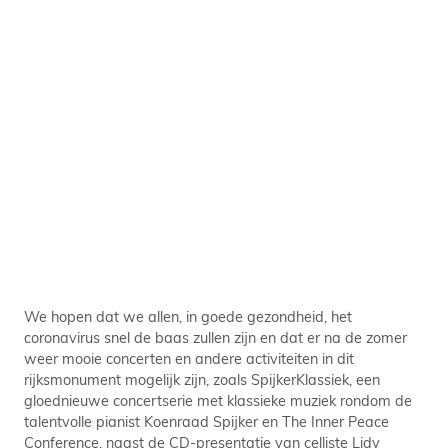
We hopen dat we allen, in goede gezondheid, het
coronavirus snel de baas zullen zijn en dat er na de zomer
weer mooie concerten en andere activiteiten in dit
rijksmonument mogelijk zijn, zoals SpijkerKlassiek, een
gloednieuwe concertserie met klassieke muziek rondom de
talentvolle pianist Koenraad Spijker en The Inner Peace
Conference, naast de CD-presentatie van celliste Lidy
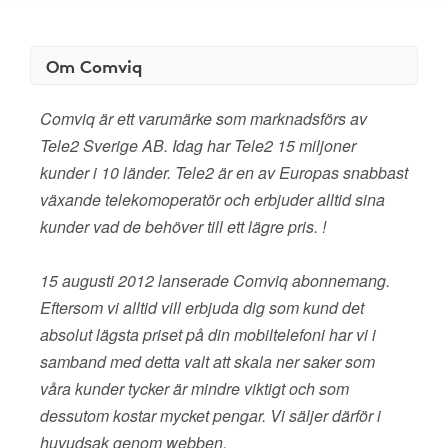
Om Comviq
Comviq är ett varumärke som marknadsförs av
Tele2 Sverige AB. Idag har Tele2 15 miljoner
kunder i 10 länder. Tele2 är en av Europas snabbast
växande telekomoperatör och erbjuder alltid sina
kunder vad de behöver till ett lägre pris. !
15 augusti 2012 lanserade Comviq abonnemang.
Eftersom vi alltid vill erbjuda dig som kund det
absolut lägsta priset på din mobiltelefoni har vi i
samband med detta valt att skala ner saker som
våra kunder tycker är mindre viktigt och som
dessutom kostar mycket pengar. Vi säljer därför i
huvudsak genom webben.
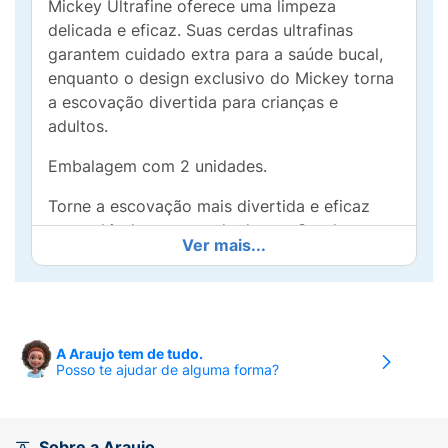
Mickey Ultrafine oferece uma limpeza
delicada e eficaz. Suas cerdas ultrafinas
garantem cuidado extra para a saúde bucal,
enquanto o design exclusivo do Mickey torna
a escovação divertida para crianças e
adultos.
Embalagem com 2 unidades.
Torne a escovação mais divertida e eficaz
com o kit de escovas de dentes Condor
Ver mais...
Disney Mickey Ultrafine. Desenvolvida com
cerdas ultrafinas, esta escova proporciona
uma limpeza profunda e delicada, eliminando
resíduos e placas bacterianas sem agredir sua
gengiva. O design temático do Mickey agrada
A Araujo tem de tudo.
Posso te ajudar de alguma forma?
a todas as idades, especialmente para
aqueles fãs da Disney. Perfeita para quem
busca cuidados bucais suaves e eficazes no
dia a dia, a embalagem contém duas escovas,
Sobre a Araujo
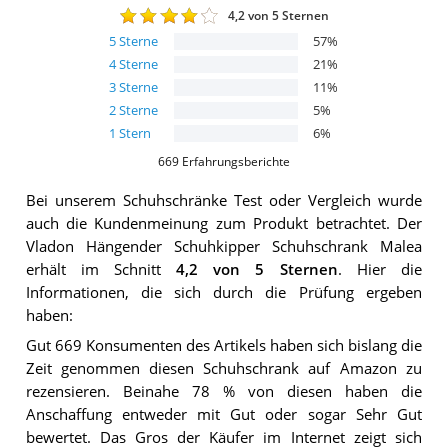
4,2
von 5 Sternen
5
Sterne
57
%
4
Sterne
21
%
3
Sterne
11
%
2
Sterne
5
%
1
Stern
6
%
669
Erfahrungsberichte
Bei unserem
Schuhschränke
Test oder Vergleich wurde
auch die Kundenmeinung zum Produkt betrachtet.
Der
Vladon Hängender Schuhkipper Schuhschrank Malea
erhält im Schnitt
4,2
von 5 Sternen
. Hier die
Informationen, die sich durch die Prüfung ergeben
haben:
Gut 669 Konsumenten des Artikels haben sich bislang die
Zeit genommen diesen Schuhschrank auf Amazon zu
rezensieren. Beinahe 78 % von diesen haben die
Anschaffung entweder mit Gut oder sogar Sehr Gut
bewertet. Das Gros der Käufer im Internet zeigt sich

-*-

#### PROBLEM STATEMENT:
Go through the material above and count the lines that contain "sich"; answer with the number alone.

#### EXPECTED ANSWER:
3